EXCERPT
Canada holds all the lure and opportunity of a new frontier. At the same time it provides the comforts and conveniences of the space age.
Not everyone has the same idea of what an ideal vacation is, but whatever your choice, you can find it in this second-biggest country in the world, from the night life of the metropolis to the 24-hour-sunshine of the far northwest.
Are you tired out by the complexity of life so that you want above all to get away from people? Here is a lakeside or a mountain top offering you a haven of refuge. Are you bored by rural or small town life? Here are the thrills of crowded city streets, or the spirit of adventure in canoe or car, on waterways and highways from sea to sea and north and south.
If it is true that a picture is worth a thousand words, then only a massive computer could calculate the number of words needed to picture Canada, and this Monthly Letter, alas! has room for only 3,000 words.
What do you seek?
Canada is teeming with new things to do and to see, no matter how sophisticated you may be. It is an adventure to relive history, treading the paths where Champlain walked, touching the walls defended by Madeleine de Verchères, standing beside the stone on the peak from which Alexander Mackenzie first sighted the Pacific Ocean. It is adventure to paddle or sail or drive through forests and plains, among roaring rivers and placid lakes. It is adventure to penetrate to woodland glades where wild creatures live. It is adventure to fish, hunt, camp, swim or ski in a country that has a thousand faces, every expression being different from any you have ever seen before.
You can combine vacation with learning by signing up for one of the many summer courses. The Canadian Government Travel Bureau booklet Summer Courses in Canada lists 40 institutions and organizations which offer educational courses and 20 which offer courses in arts and crafts.
There are package tours by air, train, bus and ship in every province, providing holidays free from the tiresome details of travel reservations, meals, shelter and looking after luggage. For information about these and other holiday amenities you should write to the Canadian Government Travel Bureau, Ottawa, Ontario, or to the provincial travel and tourist bureaux at the capital cities named later in this Letter.
But, first of all, take a quick survey of our country.
No matter how modestly you talk about the physical facts of Canada, you seem to be grossly exaggerating the truth. If you had a spool of thread long enough, and started unrolling it at St. John’s, Newfoundland, by the time you tied the other end to a stake at Victoria, British Columbia, it would reach nearly a quarter of the way around the earth’s circumference.
The Trans-Canada Highway, linking east and west through 5,000 miles, has its first signpost at the eastern shore of Newfoundland, once Britain’s oldest colony, an exciting country, full of warmth and history, and when you reach the other end in British Columbia you will realize the truth of the province’s boast that if there is anything new under the sun, here’s where you’ll find it.
But let’s follow the sun in a more leisurely way from its rising in the Atlantic to its setting in the Pacific to see what things there are to make note of.

DIRECTIONS
Using the Canada travel letter, decide whether each statement agrees with it: (a) The Trans-Canada Highway links east and west through 5,000 miles. (b) The Summer Courses in Canada booklet lists 20 institutions and organizations offering educational courses. (c) A thread stretched from St. John's to Victoria would reach halfway around the earth. For each, answer yes or no and quote the words of the letter that decide it.

(Pixel coordinate listings)
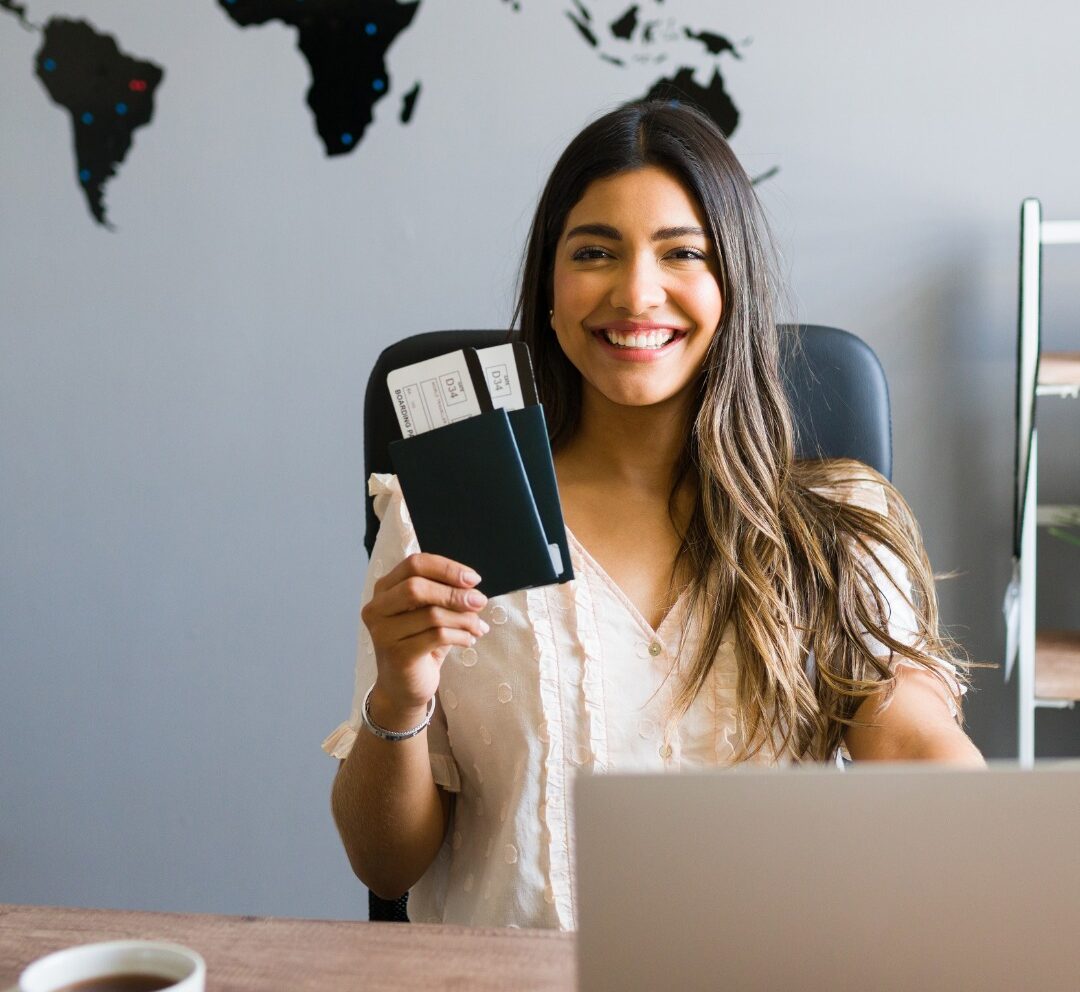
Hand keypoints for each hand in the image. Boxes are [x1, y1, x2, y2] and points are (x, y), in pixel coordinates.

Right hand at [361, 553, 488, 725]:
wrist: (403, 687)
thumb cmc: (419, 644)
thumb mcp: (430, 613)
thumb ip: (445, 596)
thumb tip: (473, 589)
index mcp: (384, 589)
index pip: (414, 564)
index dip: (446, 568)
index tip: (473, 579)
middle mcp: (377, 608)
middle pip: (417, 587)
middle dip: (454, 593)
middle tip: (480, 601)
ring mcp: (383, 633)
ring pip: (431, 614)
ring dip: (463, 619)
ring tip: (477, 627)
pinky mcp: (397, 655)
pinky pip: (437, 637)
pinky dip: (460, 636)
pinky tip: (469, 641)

ANSWER TO THE EXERCISE
(a) Yes: "The Trans-Canada Highway, linking east and west through 5,000 miles"
(b) No: "lists 40 institutions and organizations which offer educational courses and 20 which offer courses in arts and crafts"
(c) No: "it would reach nearly a quarter of the way around the earth’s circumference"